Nelle strategie gestionali occorre valutare l’efficacia economica, che non sempre è considerata adeguatamente: i costi sostenuti per gli interventi di controllo non devono essere superiori al valore degli impatti economici causati dalle specie problematiche (costo delle misure di controllo/riduzione del danno) (Tahon, 1980).

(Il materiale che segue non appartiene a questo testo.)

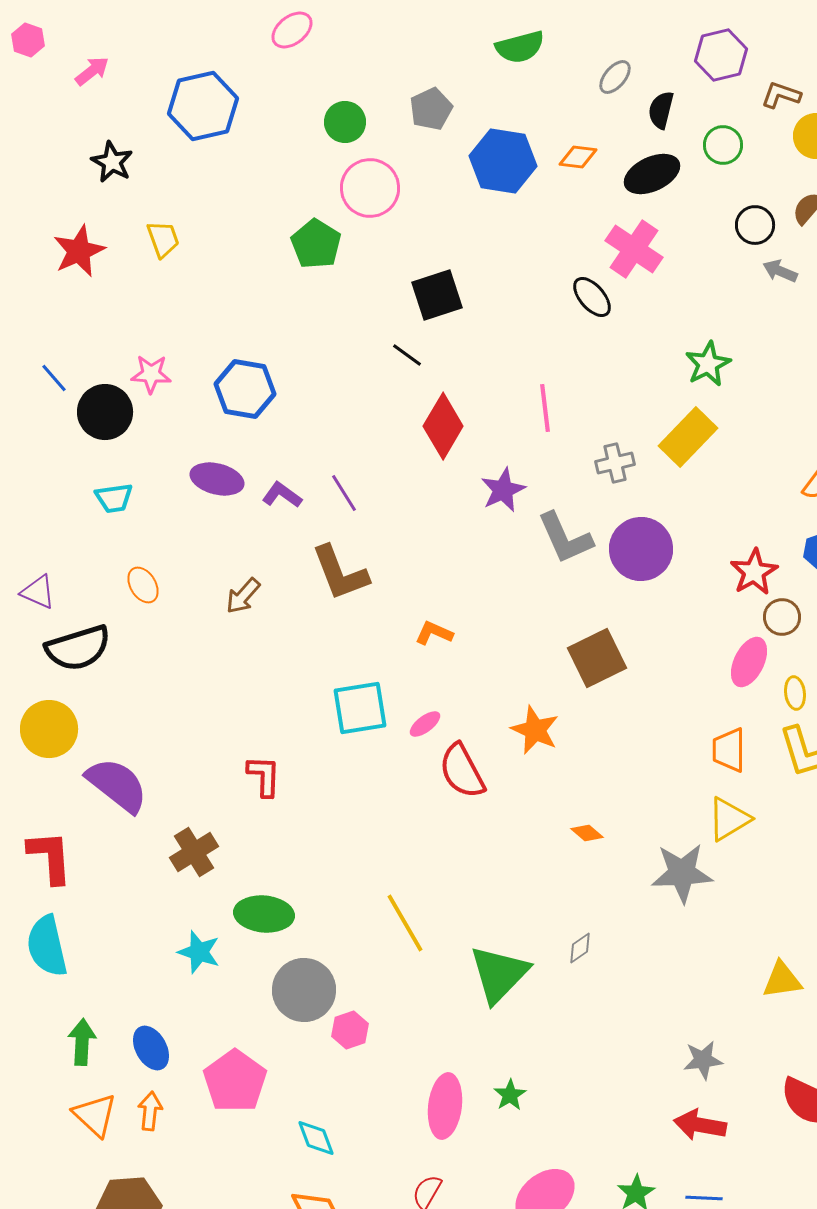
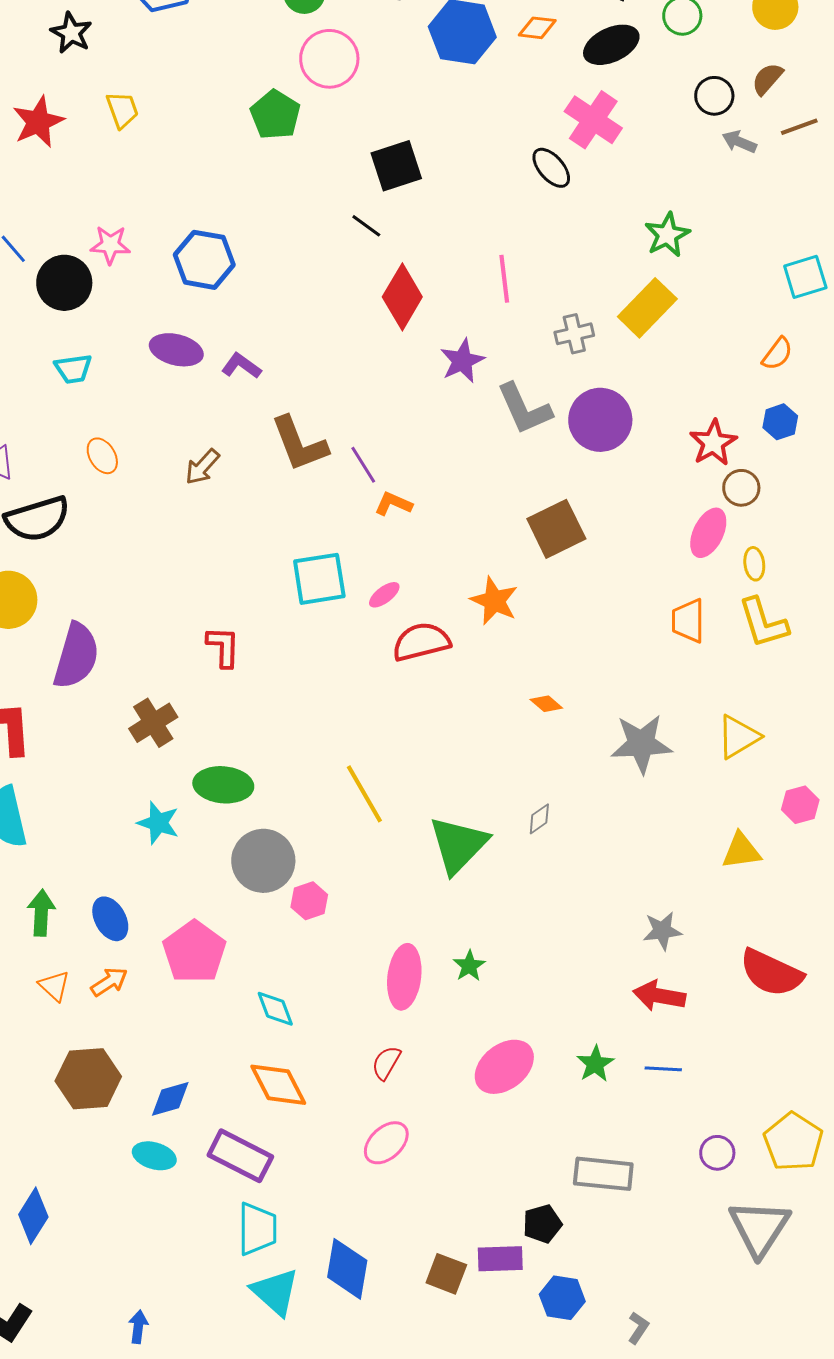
purple line: (344, 493) -> (363, 465), moved
red semicircle: (462, 771) -> (421, 642), turned 104
purple semicircle: (117, 785) -> (76, 656), turned 68
yellow triangle: (729, 819) -> (738, 737), moved
orange arrow: (150, 1111) -> (109, 982), turned 51
orange triangle: (95, 1115) -> (54, 986), size x0.7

L’efficacia di una misura di controllo…
- non può di certo essere basata sul numero di individui abbattuti
- può dipendere in una certa misura dalla riduzione della densità
complessiva
- dipende senza dubbio dalla diminuzione dei disagi
In Italia i dati e gli studi approfonditi sull’impatto economico (positivo e negativo) della fauna sono scarsi, soprattutto se rapportati all’efficacia dei metodi gestionali adottati: nel modenese allo Storno vengono attribuiti circa € 103291,38 (200 milioni di lire) di danni in agricoltura all’anno. La pulizia di una strada di 100-200 metri richiede € 258,23 (500.000 lire) alla settimana, pari ad un impegno annuo per il Comune di € 72303,97-206.582,76 (140-400 milioni di lire) (Ferri e Spampanato, 2000).
Su base nazionale, il costo medio annuo delle operazioni di gestione di specie ornitiche problematiche, effettuate da ciascuna amministrazione, è stato calcolato in € 35635,53 (69.000.000 di lire) (Dinetti e Gallo-Orsi, 1998).